Con un breve intervento, Bazzocchi ha spiegato quanto significhi questo riconoscimento per la nostra Città, e l’importanza di un vero e proprio marchio che, con il relativo sistema d’identità visiva, rappresenta uno strumento attraverso cui consolidare l’immagine dei musei di eccellenza in Emilia Romagna.
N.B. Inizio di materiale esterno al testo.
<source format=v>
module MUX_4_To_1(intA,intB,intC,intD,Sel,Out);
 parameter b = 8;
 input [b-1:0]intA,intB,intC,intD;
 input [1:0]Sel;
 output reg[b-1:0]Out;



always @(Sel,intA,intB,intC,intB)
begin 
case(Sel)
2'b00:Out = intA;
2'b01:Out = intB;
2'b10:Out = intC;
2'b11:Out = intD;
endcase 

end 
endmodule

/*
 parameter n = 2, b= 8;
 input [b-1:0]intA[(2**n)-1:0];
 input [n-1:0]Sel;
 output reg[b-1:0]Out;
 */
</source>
Il direttore ha ricordato il recente restauro delle pertinenze e l’istituzione formale del Museo: ad ascoltarlo, una folta platea composta dai rappresentanti delle associazioni di categoria, gli operatori turistici, oltre che IAT e Pro Loco di Santarcangelo.
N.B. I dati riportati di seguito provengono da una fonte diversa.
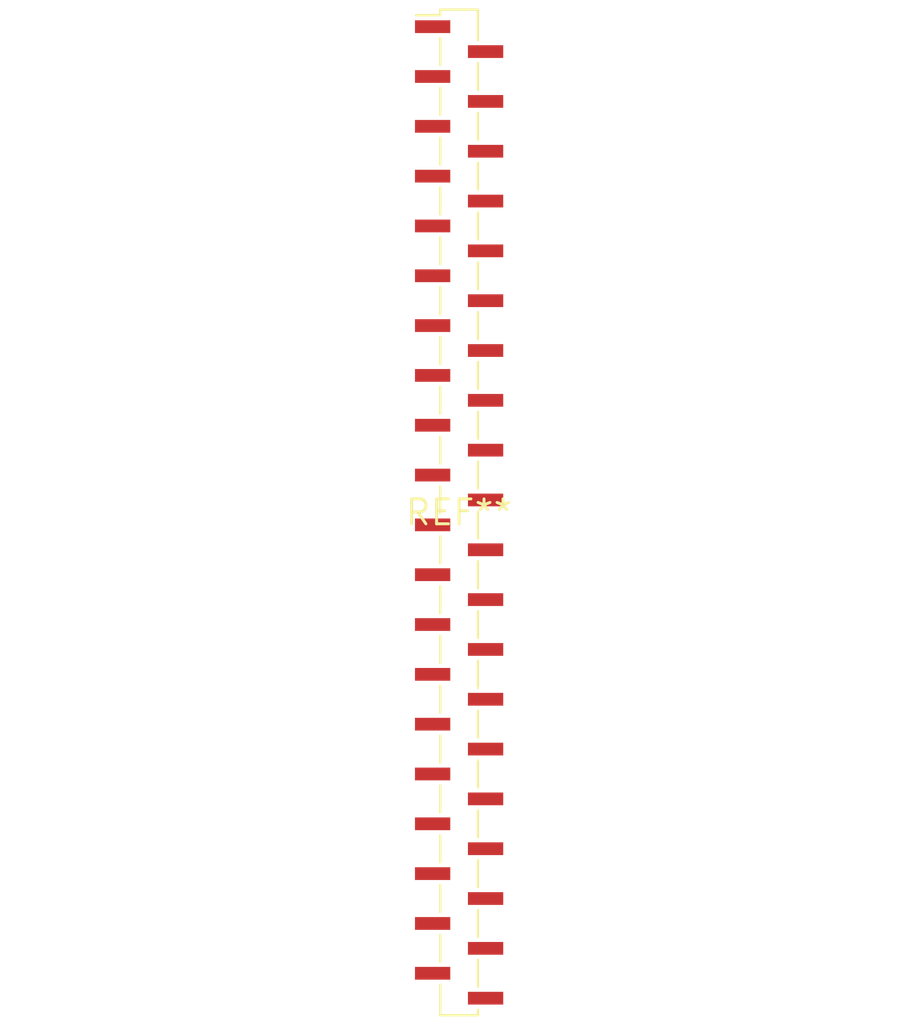
<source format=kicad_pcb>
(kicad_pcb (version 20240108) (generator pcbnew)

  (general
    (thickness 1.6)
  )

  (paper "A4")
  (layers
    (0 "F.Cu" signal)
    (31 "B.Cu" signal)
    (32 "B.Adhes" user "B.Adhesive")
    (33 "F.Adhes" user "F.Adhesive")
    (34 "B.Paste" user)
    (35 "F.Paste" user)
    (36 "B.SilkS" user "B.Silkscreen")
    (37 "F.SilkS" user "F.Silkscreen")
    (38 "B.Mask" user)
    (39 "F.Mask" user)
    (40 "Dwgs.User" user "User.Drawings")
    (41 "Cmts.User" user "User.Comments")
    (42 "Eco1.User" user "User.Eco1")
    (43 "Eco2.User" user "User.Eco2")
    (44 "Edge.Cuts" user)
    (45 "Margin" user)
    (46 "B.CrtYd" user "B.Courtyard")
    (47 "F.CrtYd" user "F.Courtyard")
    (48 "B.Fab" user)
    (49 "F.Fab" user)
    (50 "User.1" user)
    (51 "User.2" user)
    (52 "User.3" user)
    (53 "User.4" user)
    (54 "User.5" user)
    (55 "User.6" user)
    (56 "User.7" user)
    (57 "User.8" user)
    (58 "User.9" user)
  )

  (setup
    (pad_to_mask_clearance 0)
    (pcbplotparams
      (layerselection 0x00010fc_ffffffff)
      (plot_on_all_layers_selection 0x0000000_00000000)
      (disableapertmacros false)
      (usegerberextensions false)
      (usegerberattributes false)
      (usegerberadvancedattributes false)
      (creategerberjobfile false)
      (dashed_line_dash_ratio 12.000000)
      (dashed_line_gap_ratio 3.000000)
      (svgprecision 4)
      (plotframeref false)
      (viasonmask false)
      (mode 1)
      (useauxorigin false)
      (hpglpennumber 1)
      (hpglpenspeed 20)
      (hpglpendiameter 15.000000)
      (dxfpolygonmode false)
      (dxfimperialunits false)
      (dxfusepcbnewfont false)
      (psnegative false)
      (psa4output false)
      (plotreference false)
      (plotvalue false)
      (plotinvisibletext false)
      (sketchpadsonfab false)
      (subtractmaskfromsilk false)
      (outputformat 1)
      (mirror false)
      (drillshape 1)
      (scaleselection 1)
      (outputdirectory "")
    )
  )

  (net 0 "")

  (footprint "PinSocket_1x40_P1.27mm_Vertical_SMD_Pin1Left" (layer "F.Cu") (at 0 0))

)

</source>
Questi ultimi sono stati i protagonisti della seconda parte del pomeriggio, che ha visto la prima visita guidata nel contesto del progetto ‘Edutour’. Edutour mira alla creazione di percorsi di conoscenza e valorizzazione del patrimonio storico, culturale e paesaggistico di Bellaria Igea Marina, mettendo a sistema tutti i luoghi di interesse culturale di Bellaria Igea Marina e raggruppandoli dentro a macro-contenitori.
Il progetto vuole essere di incentivo e di valorizzazione del senso di appartenenza alla nostra comunità, nella consapevolezza dell’unicità dell’offerta turistica che Bellaria Igea Marina è in grado di offrire, con la sua combinazione di natura, intrattenimenti, tradizione, patrimonio storico e cultura dell’accoglienza.
Uno dei principi ispiratori è quello di porre le condizioni affinchè Bellaria Igea Marina appartenga sempre di più ai suoi cittadini, rendendo ancor più autentica la promozione della nostra Città e l’esperienza di viaggio dei nostri ospiti. Anche per questo, Edutour sta vivendo una prima fase formativa e sperimentale, di cui l’apprezzato appuntamento di ieri rappresenta una tappa iniziale, dedicata agli operatori ed alle associazioni di categoria per raccogliere impressioni e suggerimenti. Il progetto proseguirà dapprima con la realizzazione di altre visite di prova ( tre tour: ‘Il Mare e la marineria ( – Torre Saracena e Porto)’, “I Sentieri per l’Uso” e “L’insieme del territorio di Bellaria Igea Marina”), poi con la messa a regime effettiva dei percorsi, coinvolgendo il comparto turistico-alberghiero e valutando inoltre l’idea di ‘allargare’ l’iniziativa anche ad alcuni Edutour nella nostra campagna e nelle nostre colline, che contribuiscano a confezionare veri e propri pacchetti turistici settimanali di impronta storico-culturale.